Pedro is also obsessed with finding out more about his father. It’s understandable as he was a child when his dad was killed, and his dad has become an almost legendary hero to the people of Bolivia as he was fighting against a supposed corrupt and totalitarian government. Pedro’s father wrote a book before he was killed, and Pedro is desperate to find hidden meanings in it and believes the book, like his father, is great. While the book also has a kind of cult status, it’s not generally seen as such a great achievement as Pedro thinks it is.
Admittedly I found the politics aspect a bit confusing. I know nothing about Bolivia’s political history and was confused when googling the names mentioned as some of them were real people, while others weren’t. The author may have been using a pseudonym that Bolivian’s or people who are familiar with Bolivia would know who was meant, but someone like me was left confused. Also, I’m pretty sure Pedro’s dad was a fictious figure, as was the city where this was all taking place.
The fact that naturally a lot of the books I read for the Read the World Project are translated doesn’t really register for me a lot of the time. I’m someone who looks for an enjoyable or interesting story first rather than how well a book is written. I would be interested in seeing The Matter of Desire in its original language though, as there’s parts of the book, often dialogue between a native Spanish speaker and someone who’s learnt the language, where there’s the odd word, phrase or sentence in Spanish dropped into the conversation. I think this is a prime example of Spanglish. A lot of the time based on context, you can easily pick out the meaning of the Spanish word or phrase based on the rest of the conversation that’s in English. I’d be interested to see if in the original Spanish version, the phrases that are in Spanish in the translated version, were in English in the original.
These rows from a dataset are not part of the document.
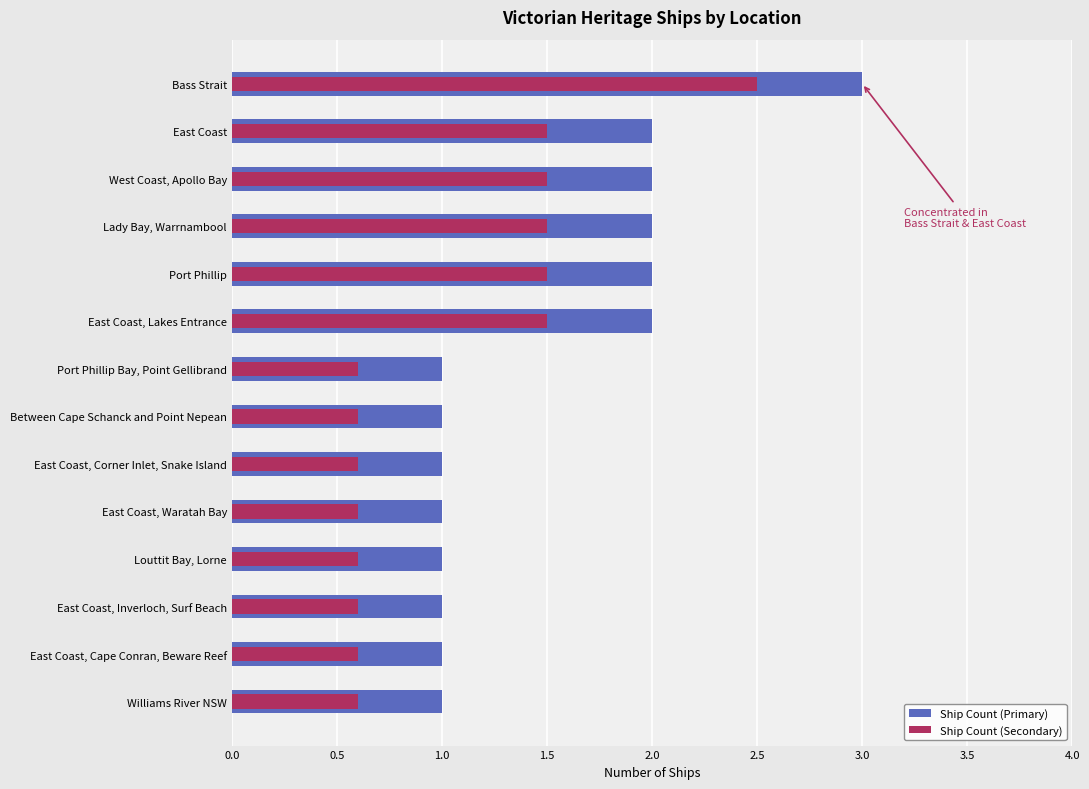

Rank the series at Bass Strait from highest to lowest value.

Ship Count (Primary), Ship Count (Secondary)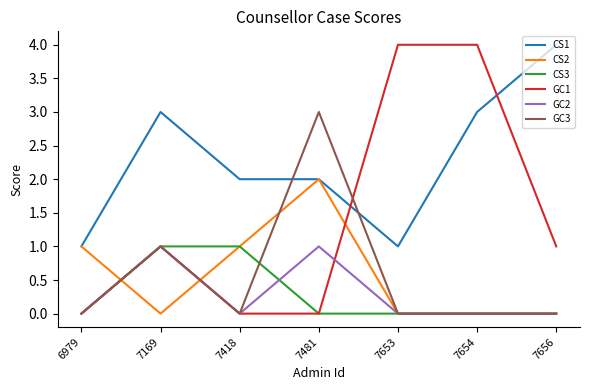

Which series has the largest range (max minus min)?

GC1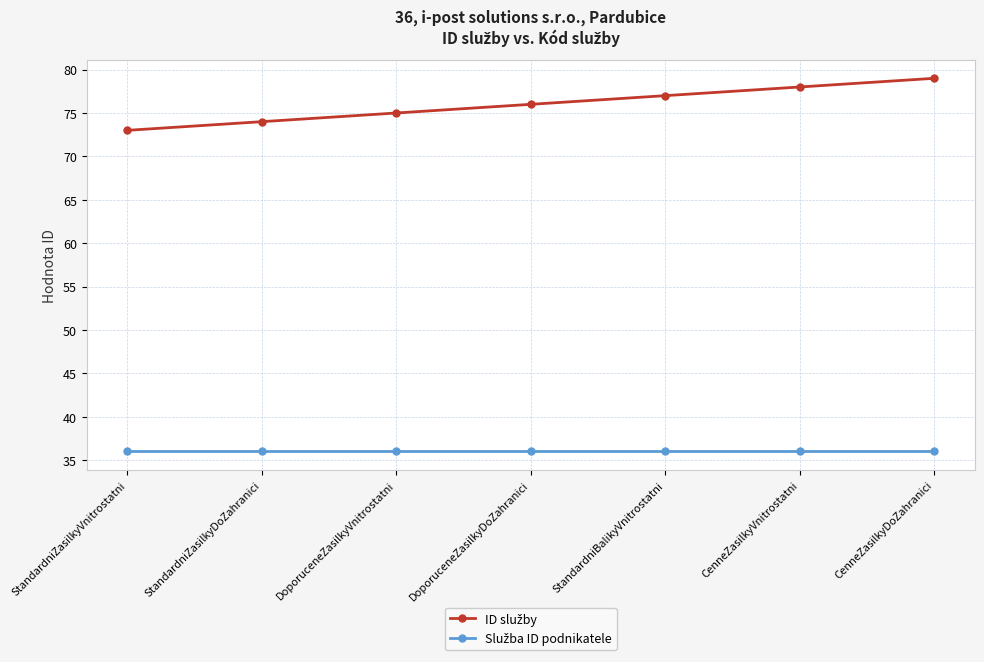

What is the spread (max minus min) of values at StandardniZasilkyDoZahranici?

38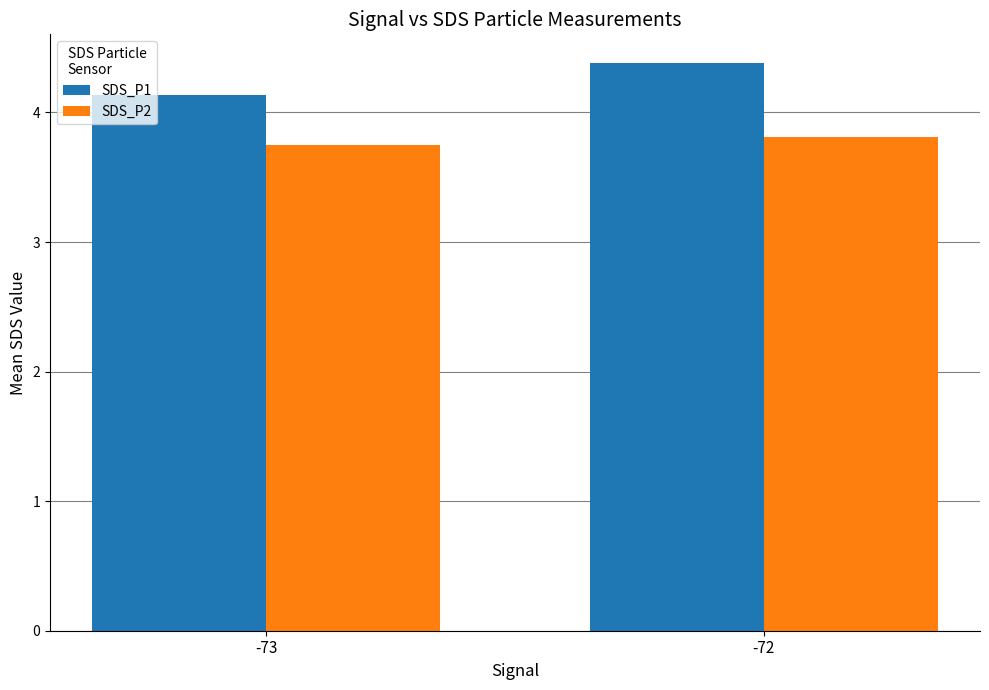

Which series has the largest total across all categories?

SDS_P1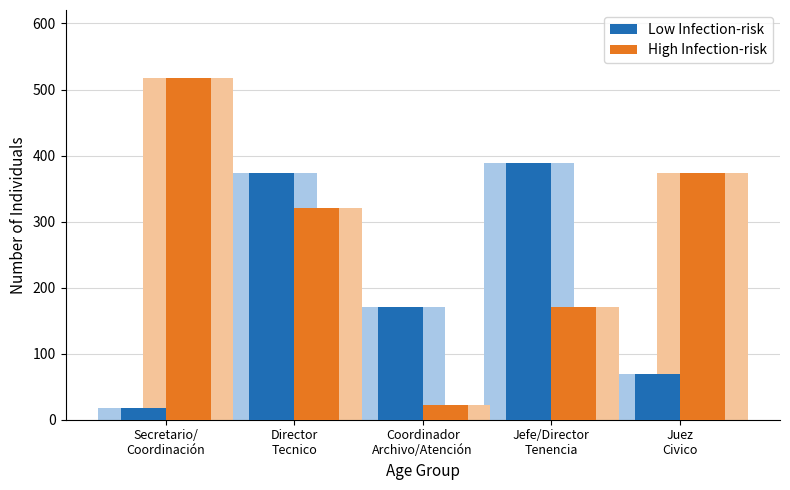

At which label does High Infection-risk reach its peak?

Secretario/
Coordinación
The first half of The Matter of Desire was very slow to get into. It’s difficult to become attached to a self-centred character and one who fails to communicate with a lot of people in his life including friends, family, and Ashley who he is supposed to love a lot. The second half of the 214-page book (which sometimes felt a lot longer) was a bit more interesting as Pedro was learning more about his father. Perhaps it’s cruel but I think I enjoyed that part more as the things he was finding out about his dad weren’t all good and it was taking the shine off the idolised version of him that Pedro had. Pedro was so obsessed with the fact that his father was a great man, that seeing him have to deal with the fact that may not have been the entire story was kind of enjoyable.
All in all, I did find The Matter of Desire a struggle to get through. I didn’t really care about Pedro and towards the end as more secrets and lies are uncovered, things seemed to get pretty complicated very quickly and without much of a clear explanation. 2/5.